-- START Record list --
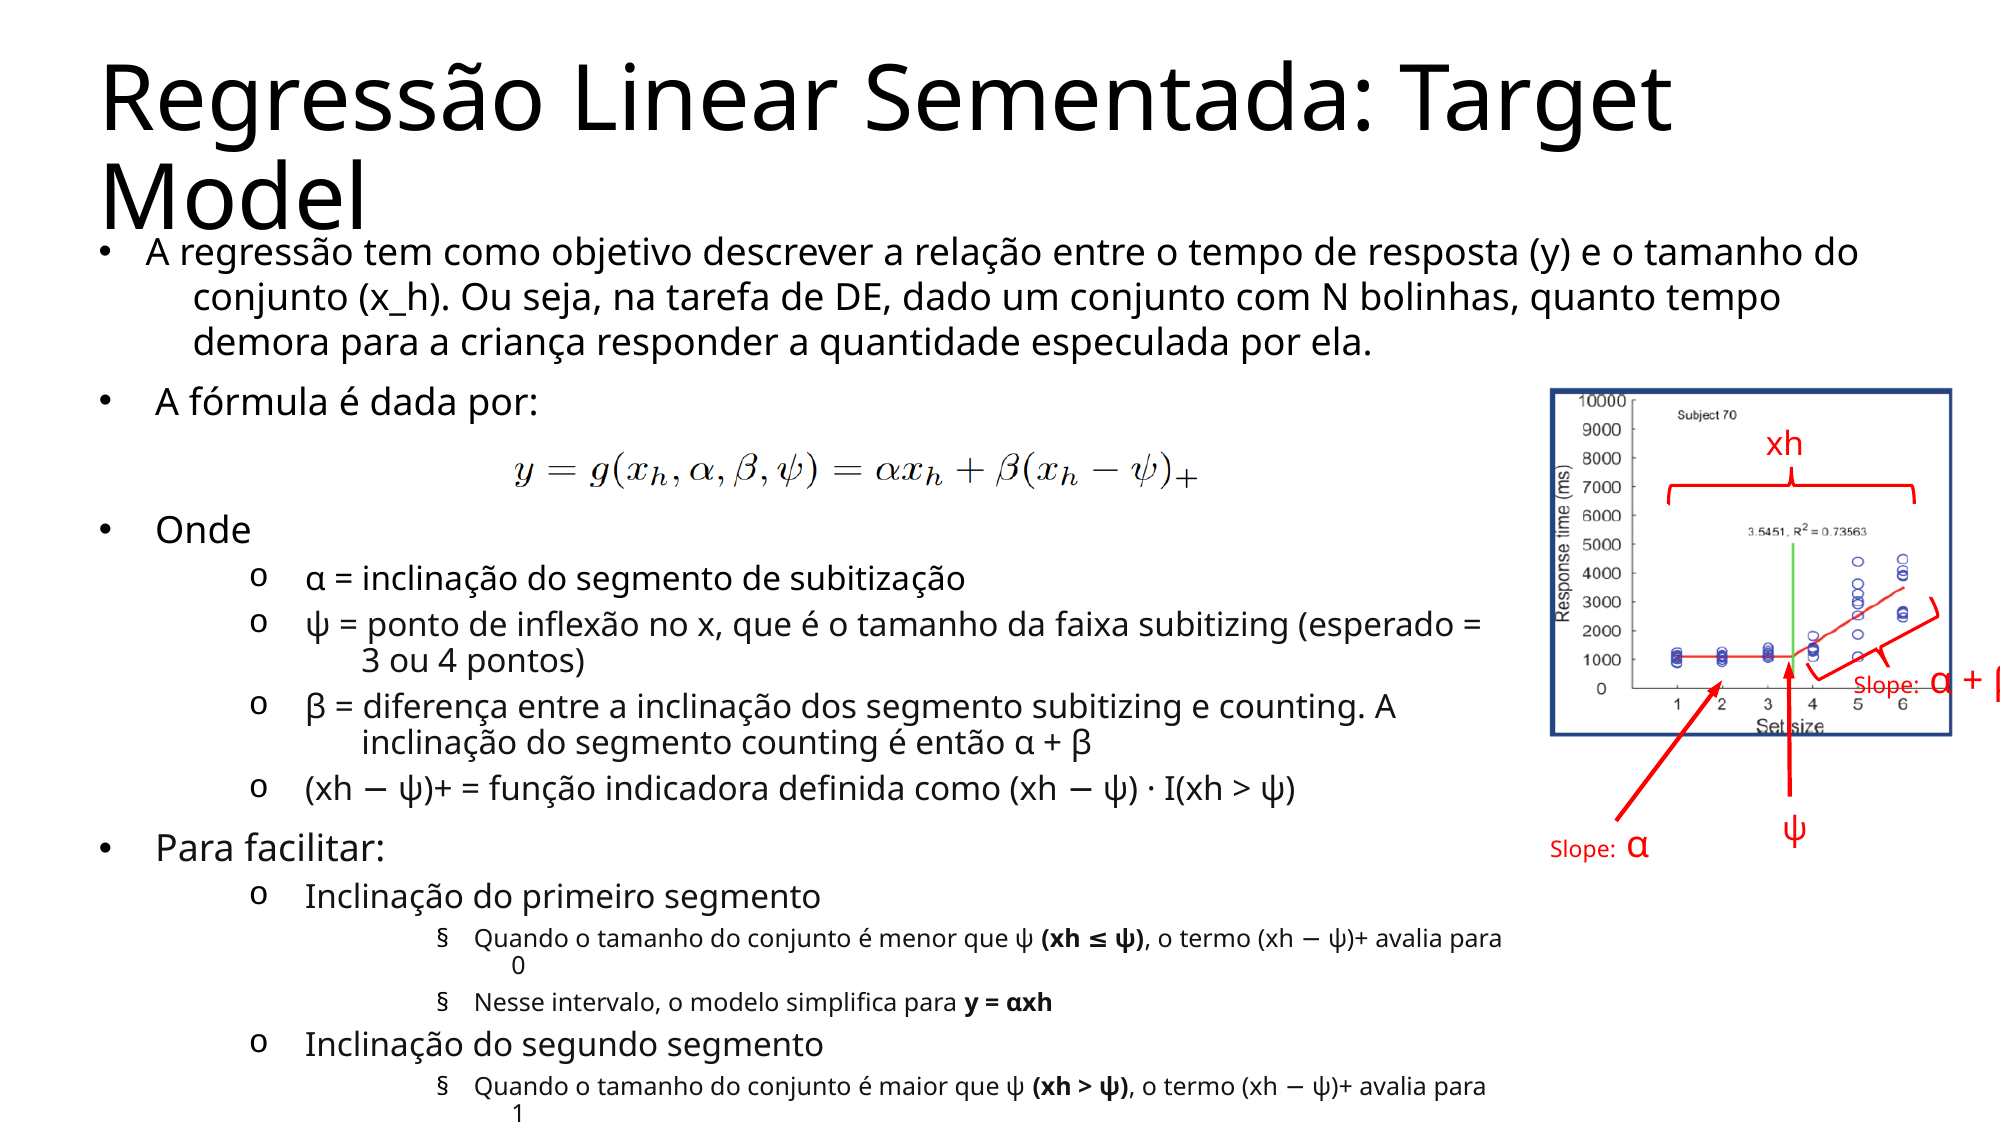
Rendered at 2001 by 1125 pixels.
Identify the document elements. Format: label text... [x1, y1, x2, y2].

picture [499, 440, 1218, 500]
text_box Slope: α [1535, 812, 1768, 874]
list A fórmula é dada por: Onde α = inclinação do segmento de subitização ψ = ponto de inflexão no x, que é o tamanho da faixa subitizing (esperado = 3 ou 4 pontos) β = diferença entre a inclinação dos segmento subitizing e counting. A inclinação do segmento counting é então α + β (xh − ψ)+ = função indicadora definida como (xh − ψ) · I(xh > ψ) Para facilitar: Inclinação do primeiro segmento Quando o tamanho do conjunto é menor que ψ (xh ≤ ψ), o termo (xh − ψ)+ avalia para 0 Nesse intervalo, o modelo simplifica para y = αxh Inclinação do segundo segmento Quando o tamanho do conjunto é maior que ψ (xh > ψ), o termo (xh − ψ)+ avalia para 1 Nesse intervalo, o modelo torna y = αxh + β(xh − ψ) = (α + β)xh - βψ [83, 372, 1521, 1125]
text_box ψ [1767, 799, 1828, 856]
picture [1546, 384, 1957, 741]
text_box Slope: α + β [1838, 648, 2000, 710]
text_box A regressão tem como objetivo descrever a relação entre o tempo de resposta (y) e o tamanho do conjunto (x_h). Ou seja, na tarefa de DE, dado um conjunto com N bolinhas, quanto tempo demora para a criança responder a quantidade especulada por ela. [83, 220, 1880, 372]
text_box xh [1750, 414, 1864, 471]
title Regressão Linear Sementada: Target Model [83, 39, 1902, 261]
-- END Record list --
Copy the data above with "Slope" replaced by "Inclinação" and nothing else changed, leaving out the pictures.

Rendered at 2001 by 1125 pixels.
Identify the document elements. Format: label text... [x1, y1, x2, y2].

picture [499, 440, 1218, 500]
text_box Inclinação: α [1535, 812, 1768, 874]
list A fórmula é dada por: Onde α = inclinação do segmento de subitização ψ = ponto de inflexão no x, que é o tamanho da faixa subitizing (esperado = 3 ou 4 pontos) β = diferença entre a inclinação dos segmento subitizing e counting. A inclinação do segmento counting é então α + β (xh − ψ)+ = função indicadora definida como (xh − ψ) · I(xh > ψ) Para facilitar: Inclinação do primeiro segmento Quando o tamanho do conjunto é menor que ψ (xh ≤ ψ), o termo (xh − ψ)+ avalia para 0 Nesse intervalo, o modelo simplifica para y = αxh Inclinação do segundo segmento Quando o tamanho do conjunto é maior que ψ (xh > ψ), o termo (xh − ψ)+ avalia para 1 Nesse intervalo, o modelo torna y = αxh + β(xh − ψ) = (α + β)xh - βψ [83, 372, 1521, 1125]
text_box ψ [1767, 799, 1828, 856]
picture [1546, 384, 1957, 741]
text_box Inclinação: α + β [1838, 648, 2000, 710]
text_box A regressão tem como objetivo descrever a relação entre o tempo de resposta (y) e o tamanho do conjunto (x_h). Ou seja, na tarefa de DE, dado um conjunto com N bolinhas, quanto tempo demora para a criança responder a quantidade especulada por ela. [83, 220, 1880, 372]
text_box xh [1750, 414, 1864, 471]
title Regressão Linear Sementada: Target Model [83, 39, 1902, 261]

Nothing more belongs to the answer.